The Mona, lost in the waste, coursed without apparent purpose. Sometimes for a drowsy while we headed into the great light shining from all the Atlantic which stretched before us to America; and again we turned to the coast, which was low and far beyond mounting seas. By watching one mark ashore, a grey blur which was really the tower of a familiar village church, it was clear Yeo was not making Pebblecombe with any ease. I glanced at him, and he shook his head. He then nodded it towards the western headland of the bay.

That was almost veiled by a dark curtain, though not long before the partitioned fields and colours of its upper slopes were clear as a mosaic; so insidiously, to the uninitiated, do the moods of this bay change. Our lady was at this moment bending solicitously towards her husband, whose head was in his hands. But he shook her off, turning away with a face not quite so proud as it had been, for its complexion had become that of a green canary's. He had acquired an expression of holiness, contemplative and sorrowful. The western coast had disappeared in the murk. "Better have something to eat now," said Yeo, "while there's a chance."

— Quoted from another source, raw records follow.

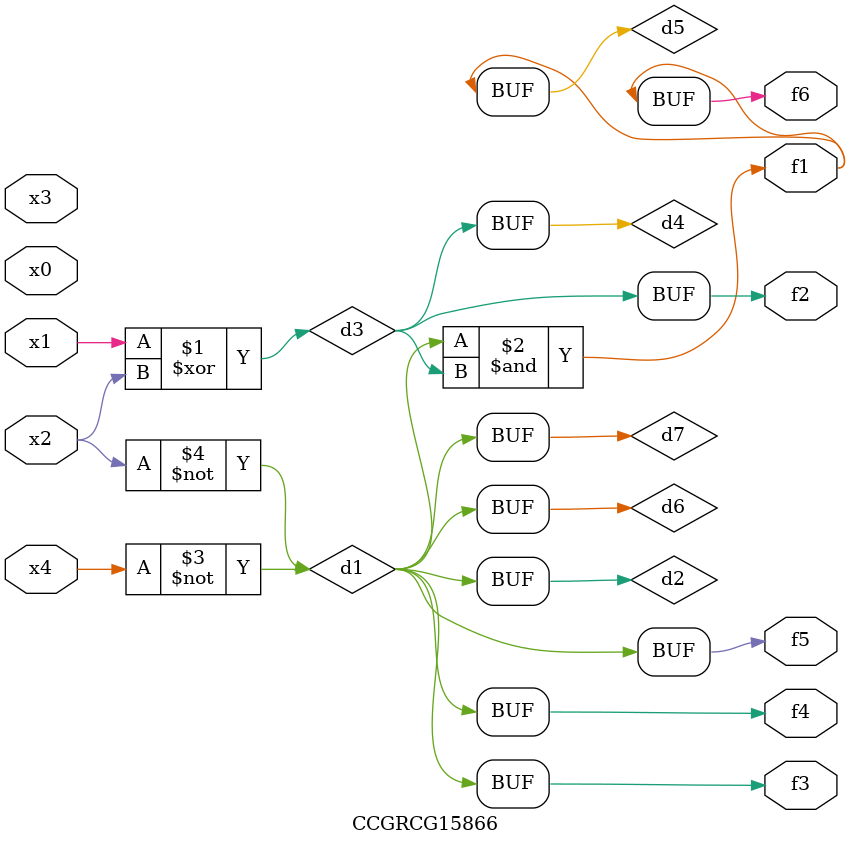
<source format=v>
module CCGRCG15866(
	input x0, x1, x2, x3, x4,
	output f1, f2, f3, f4, f5, f6
);

	wire d1, d2, d3, d4, d5, d6, d7;

	not (d1, x4);
	not (d2, x2);
	xor (d3, x1, x2);
	buf (d4, d3);
	and (d5, d1, d3);
	buf (d6, d1, d2);
	buf (d7, d2);
	assign f1 = d5;
	assign f2 = d4;
	assign f3 = d7;
	assign f4 = d7;
	assign f5 = d7;
	assign f6 = d5;
endmodule

</source>
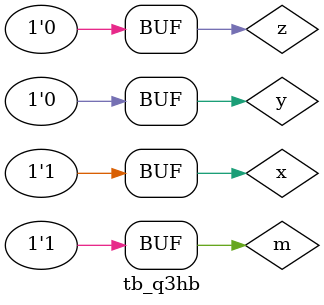
<source format=v>
module tb_q3hb;

reg x,y,z,m;

wire l1,l2,l3,l4, s1 ,s2,s3,s4,p1,p2,p3,p4;

q3_2_gate1 ins1( x, y, z ,m ,s1,p1);
q3_2_gate2 ins2( x, y, z ,m ,s2,p2);
q3_2_gate3 ins3( x, y, z ,m ,s3,p3);
q3_2_gate4 ins4( x, y, z ,m ,s4,p4);


udp_q3_21 ins11( l1, x, y, z , m);
udp_q3_22 ins12( l2, x, y, z , m);
udp_q3_23 ins13( l3, x, y, z , m);
udp_q3_24 ins14( l4, x, y, z , m);

initial 
begin





x = 1'b0 ; y= 1'b0 ; z=1'b0; m=1'b0;

#10
x = 1'b0 ; y= 1'b0 ; z=1'b10; m=1'b1;

#10
x = 1'b0 ; y= 1'b0 ; z=1'b1; m=1'b0;

#10
x = 1'b0 ; y= 1'b0 ; z=1'b1; m=1'b1;

#10
x = 1'b0 ; y= 1'b1 ; z=1'b0; m=1'b0;

#10
x = 1'b0; y= 1'b1 ; z=1'b1; m=1'b0;
#10
x = 1'b0; y= 1'b1 ; z=1'b0; m=1'b1;
#10
x = 1'b0; y= 1'b1 ; z=1'b1; m=1'b1;
#10
x = 1'b1; y= 1'b0 ; z=1'b0; m=1'b0;

#10
x = 1'b1; y= 1'b0; z=1'b0; m=1'b1;




end
endmodule
</source>
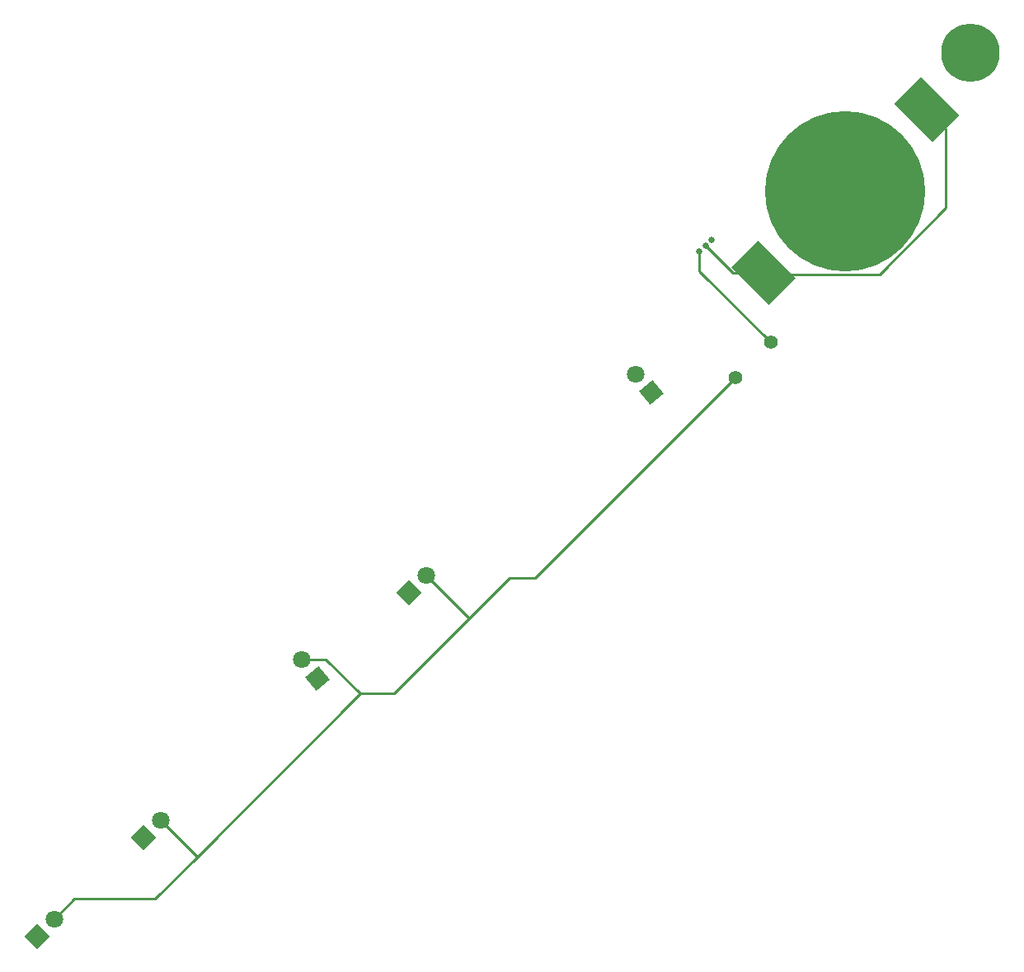
<source format=gbr>
%TF.GenerationSoftware,KiCad,Pcbnew,(6.0.1)*%
%TF.CreationDate,2022-06-23T19:30:41-05:00*%
%TF.ProjectId,toorcamp-sign-lts,746f6f72-6361-46d7-902d-7369676e2d6c,rev?*%
%TF.SameCoordinates,Original*%
%TF.FileFunction,Copper,L2,Bot*%
%TF.FilePolarity,Positive*%
%FSLAX46Y46*%
G04 Gerber Fmt 4.6, Leading zero omitted, Abs format (unit mm)*
G04 Created by KiCad (PCBNEW (6.0.1)) date 2022-06-23 19:30:41*
%MOMM*%
%LPD*%
G01*
G04 APERTURE LIST*
G04 Aperture macros list*
%AMHorizOval*
0 Thick line with rounded ends*
0 $1 width*
0 $2 $3 position (X,Y) of the first rounded end (center of the circle)*
0 $4 $5 position (X,Y) of the second rounded end (center of the circle)*
0 Add line between two ends*
20,1,$1,$2,$3,$4,$5,0*
0 Add two circle primitives to create the rounded ends*
1,1,$1,$2,$3*
1,1,$1,$4,$5*%
%AMRotRect*
0 Rectangle, with rotation*
0 The origin of the aperture is its center*
0 $1 length*
0 $2 width*
0 $3 Rotation angle, in degrees counterclockwise*
0 Add horizontal line*
21,1,$1,$2,0,0,$3*%
G04 Aperture macros list end*
%TA.AperFunction,ComponentPad*%
%ADD10C,6.000000*%
%TD*%
%TA.AperFunction,SMDPad,CuDef*%
%ADD11RotRect,3.857800X5.472400X45.000000*%
%TD*%
%TA.AperFunction,SMDPad,CuDef*%
%ADD12RotRect,3.908600X5.523200X45.000000*%
%TD*%
%TA.AperFunction,SMDPad,CuDef*%
%ADD13C,16.459512*%
%TD*%
%TA.AperFunction,ComponentPad*%
%ADD14C,1.400000*%
%TD*%
%TA.AperFunction,ComponentPad*%
%ADD15HorizOval,1.400000X0.000000X0.000000X0.000000X0.000000X0*%
%TD*%
%TA.AperFunction,ComponentPad*%
%ADD16RotRect,1.800000X1.800000X45.000000*%
%TD*%
%TA.AperFunction,ComponentPad*%
%ADD17C,1.800000*%
%TD*%
%TA.AperFunction,ComponentPad*%
%ADD18RotRect,1.800000X1.800000X130.000000*%
%TD*%
%TA.AperFunction,ComponentPad*%
%ADD19C,0.650000*%
%TD*%
%TA.AperFunction,ViaPad*%
%ADD20C,0.600000*%
%TD*%
%TA.AperFunction,Conductor*%
%ADD21C,0.250000*%
%TD*%
G04 APERTURE END LIST*
D10*
%TO.P,REF\u002A\u002A,*%
%TO.N,*%
X203276200Y-68275200D03*
%TD*%
D11*
%TO.P,BT1,1,+*%
%TO.N,Net-(BT1-Pad1)*%
X181998144Y-90935681D03*
D12*
X198834356Y-74099469D03*
D13*
%TO.P,BT1,2,-*%
%TO.N,GND*%
X190416250Y-82517575D03*
%TD*%
D14*
%TO.P,R1,1*%
%TO.N,Net-(R1-Pad1)*%
X182778400Y-98018600D03*
D15*
%TO.P,R1,2*%
%TO.N,VCC*%
X179186298Y-101610702D03*
%TD*%
D16*
%TO.P,D2,1,K*%
%TO.N,GND*%
X118331050Y-148887775D03*
D17*
%TO.P,D2,2,A*%
%TO.N,VCC*%
X120127101Y-147091724D03*
%TD*%
D16*
%TO.P,D5,1,K*%
%TO.N,GND*%
X107409050Y-159047775D03*
D17*
%TO.P,D5,2,A*%
%TO.N,VCC*%
X109205101Y-157251724D03*
%TD*%
D18*
%TO.P,D4,1,K*%
%TO.N,GND*%
X170553450Y-103218575D03*
D17*
%TO.P,D4,2,A*%
%TO.N,VCC*%
X168920769Y-101272822D03*
%TD*%
D16*
%TO.P,D1,1,K*%
%TO.N,GND*%
X145610650Y-123767175D03*
D17*
%TO.P,D1,2,A*%
%TO.N,VCC*%
X147406701Y-121971124D03*
%TD*%
D18*
%TO.P,D3,1,K*%
%TO.N,GND*%
X136270204Y-132516282D03*
D17*
%TO.P,D3,2,A*%
%TO.N,VCC*%
X134637523Y-130570529D03*
%TD*%
D19*
%TO.P,SW1,1,A*%
%TO.N,Net-(R1-Pad1)*%
X175461813Y-88713370D03*
%TO.P,SW1,2,B*%
%TO.N,Net-(BT1-Pad1)*%
X176072470Y-88102712D03*
%TO.P,SW1,3,C*%
%TO.N,unconnected-(SW1-Pad3)*%
X176683128Y-87492055D03*
%TD*%
D20*
%TO.N,GND*%
X195910200Y-87579200D03*
X185216800Y-77012800D03*
X195478400Y-77063600D03*
X185166000Y-87807800D03*
%TD*%
D21*
%TO.N,Net-(BT1-Pad1)*%
X178905439Y-90935681D02*
X176072470Y-88102712D01*
X193959544Y-91071842D02*
X182134305Y-91071842D01*
X181998144Y-90935681D02*
X178905439Y-90935681D01*
X200787102Y-84244284D02*
X193959544Y-91071842D01*
X198834356Y-74099469D02*
X200787102Y-76052215D01*
X182134305Y-91071842D02*
X181998144Y-90935681D01*
X200787102Y-76052215D02*
X200787102Y-84244284D01*
%TO.N,VCC*%
X140643049Y-134108751D02*
X123913900Y-150837900D01*
X123873277Y-150837900D02*
X123913900Y-150837900D01*
X158546800Y-122250200D02*
X155930600Y-122250200D01*
X144072049Y-134108751D02*
X140643049Y-134108751D01*
X137104827Y-130570529D02*
X140643049Y-134108751D01*
X134637523Y-130570529D02*
X137104827Y-130570529D01*
X151777700Y-126403100D02*
X144072049Y-134108751D01*
X120127101Y-147091724D02*
X123873277Y-150837900D01*
X151777700Y-126342123D02*
X151777700Y-126403100D01*
X111262825Y-155194000D02*
X109205101Y-157251724D01*
X155930600Y-122250200D02*
X151777700Y-126403100D01*
X147406701Y-121971124D02*
X151777700Y-126342123D01*
X179186298Y-101610702D02*
X158546800Y-122250200D01*
X119557800Y-155194000D02*
X111262825Y-155194000D01*
X123913900Y-150837900D02*
X119557800Y-155194000D01*
%TO.N,Net-(R1-Pad1)*%
X175461813Y-88713370D02*
X175461813Y-90702013D01*
X175461813Y-90702013D02*
X182778400Y-98018600D01*
%TD*%
M02*

</source>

The lady, after a hesitating glance at her husband, who made no sign, his face being hidden in his arms, got out the luncheon-basket. He looked up once with a face full of misery and reproach, and said, forgetting the past with boldness, "Don't you think we'd better be getting back? It's looking very dark over there."

Yeo munched with calm for a while, swallowed, and then remarked, while conning the headland, "It'll be darker yet, and then we shan't go back, because we can't."

The Mona continuously soared upwards on the hills and sank again, often trembling now, for the impact of the seas was sharper. The man got into the bottom of the boat and groaned.

Light clouds, the feathery growth of the threatening obscurity which had hidden the western land, first spread to dim the light of the sun, then grew thick and dark overhead too, leaving us, after one ray that sought us out again and at once died, in a chill gloom. The glassy seas at once became opaque and bleak. Their surface was roughened with gusts. The delicate colours of the world, its hopeful spaciousness, its dancing light, the high blue vault, abruptly changed to the dim, cold, restricted outlook of age. We waited.